• _EXERCISE TASK_
Pick out every line in the data below that contains the word "white", and copy each one in full. Case counts, so match capital and small letters exactly.

• _DATA ENTRIES_
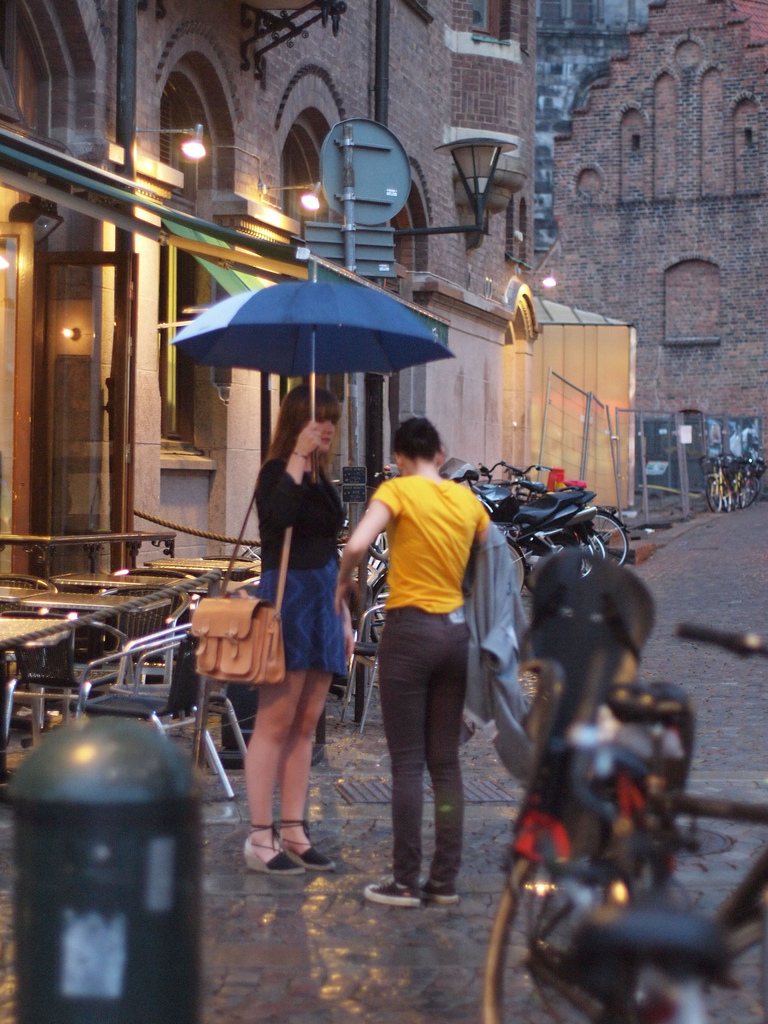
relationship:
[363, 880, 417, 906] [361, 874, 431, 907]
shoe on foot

==

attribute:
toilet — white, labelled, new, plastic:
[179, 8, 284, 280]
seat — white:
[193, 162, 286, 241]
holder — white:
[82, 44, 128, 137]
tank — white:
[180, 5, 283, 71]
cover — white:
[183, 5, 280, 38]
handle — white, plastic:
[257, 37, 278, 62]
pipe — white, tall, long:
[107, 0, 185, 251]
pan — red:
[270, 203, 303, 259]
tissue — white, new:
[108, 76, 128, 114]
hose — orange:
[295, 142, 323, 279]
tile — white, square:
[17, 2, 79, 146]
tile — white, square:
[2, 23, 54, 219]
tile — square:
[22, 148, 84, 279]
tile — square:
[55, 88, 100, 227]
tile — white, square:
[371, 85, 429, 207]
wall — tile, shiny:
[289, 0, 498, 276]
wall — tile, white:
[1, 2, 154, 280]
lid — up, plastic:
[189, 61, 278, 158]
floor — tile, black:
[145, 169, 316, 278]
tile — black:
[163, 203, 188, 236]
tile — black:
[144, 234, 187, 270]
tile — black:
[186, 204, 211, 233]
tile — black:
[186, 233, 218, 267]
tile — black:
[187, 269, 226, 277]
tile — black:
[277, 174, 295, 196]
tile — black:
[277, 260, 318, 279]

• _ANSWER FOR THE TASK_
toilet — white, labelled, new, plastic:
seat — white:
holder — white:
tank — white:
cover — white:
handle — white, plastic:
pipe — white, tall, long:
tissue — white, new:
tile — white, square:
tile — white, square:
tile — white, square:
wall — tile, white:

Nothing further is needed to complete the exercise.